Melukis Pelangi di Lembaran Lensa Fisis




     Hmhmhm nafas yang tersendat-sendat karena menahan tangis. Isak tangis seorang remaja putri pecah,memecah kesunyian ruang ini. Dia tak lagi kuasa menahan tangisnya, genangan air mata yang tidak terbendung lagi,akhirnya menetes,air mata yang menganak sungai, membasahi pipi manisnya. Hanya air mata inilah yang dapat bicara. Ya...dia hanya dapat tertunduk terdiam. Terungkap sudah memori yang ku pendam selama ini yang membawa ku terbang bak merpati,menuju kejadian yang pernah ku alami.

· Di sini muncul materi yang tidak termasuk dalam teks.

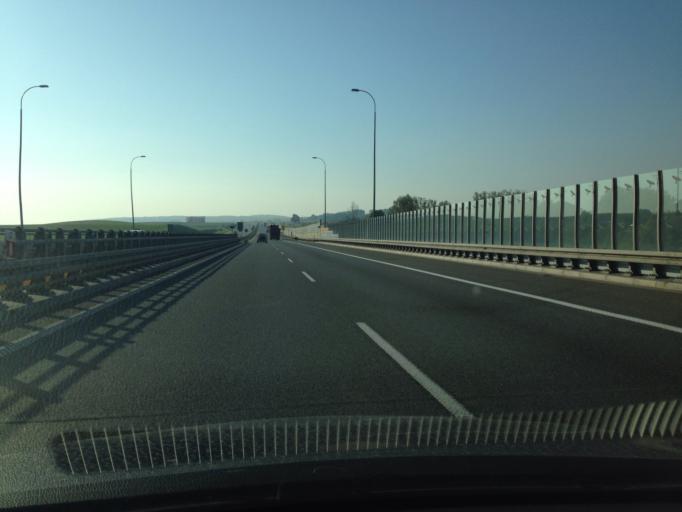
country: PL
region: Pomeranian Voivodeship
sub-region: Powiat gdanski
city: Legowo
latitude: 54.2226
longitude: 18.6129
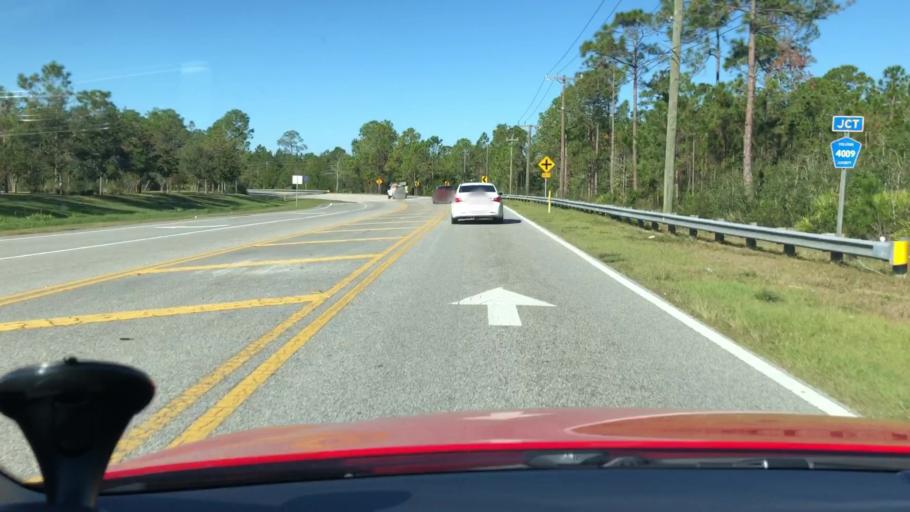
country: US
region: Florida
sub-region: Volusia County
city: Holly Hill
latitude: 29.2140
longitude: -81.0871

     Suasana kampus satu sebrang jalan ITC itu mendadak sepi. Jarum jam menunjukkan pukul 21.45 malam. Malam ini, malam yang panjang untuk ku lalui, mungkin dengan suasana seperti ini yang dapat menenangkan hati, perasaan dan pikiranku. Lelah,letih,kantuk yang ku rasakan,setelah serangkaian kejadian yang ku alami dari pagi buta hingga malam datang menyapa.Tepat pukul 22.10 malamlah aku dapat meninggalkan tempat dimana aku gantungkan harapan dan cita cita. Melewati  jalan kapas inilah ku telusuri hirup pikuk suasana malam penuh teka teki. Jalan hitam,bangunan demi bangunan, makam tua yang terletak disebarang jalan pun tak luput dari pemandangan kota. Sesampai ku digubuk tercinta taruh sepeda bermesin ini dan ku hempaskan tubuh ini pada kasur,seakan beban yang ku sangga sirna sudah. Terhapus oleh wajah sepuh kedua orang tuaku yang tengah tertidur.

     Oh.... iya, kenalin nama ku Nadia nur azizah. Aku anak ketiga dari empat bersaudara,usiaku beranjak 20 tahun. Yah... di kota ini lah aku terlahir dan dibesarkan. Hingga saat ini aku begitu sangat menyesalkan atas apa yang telah ku ambil. Pagi untuk kuliah sepulang kuliah aku ke bascment HIMAFI, kadang sepulang sekolah langsung ke posko KSR, tak lupa ku luangkan waktu untuk mengurus LSM yang telah ku ambil. Aku adalah salah satu mahasiswi yang beruntung dapat masuk di kampus ini dengan program engan prodi S1 pendidikan fisika UAD. Saat ini aku menginjak semester 2. Semua ku lalui tidak semudah membalik telapak tangan. Sempat aku merasa putus asa,down,bingung, nangis dan entahlah takkan mungkin bisa kujeaskan lewat kata kata. Hanya ada penggal kata yang menguatkan ku. "Nadia kamu harus sukses jangan seperti bapak dan ibu. Apa pun yang terjadi kamu harus pegang teguh niat dan prinsip mu" Itulah yang membuat aku tetap bertahan disini.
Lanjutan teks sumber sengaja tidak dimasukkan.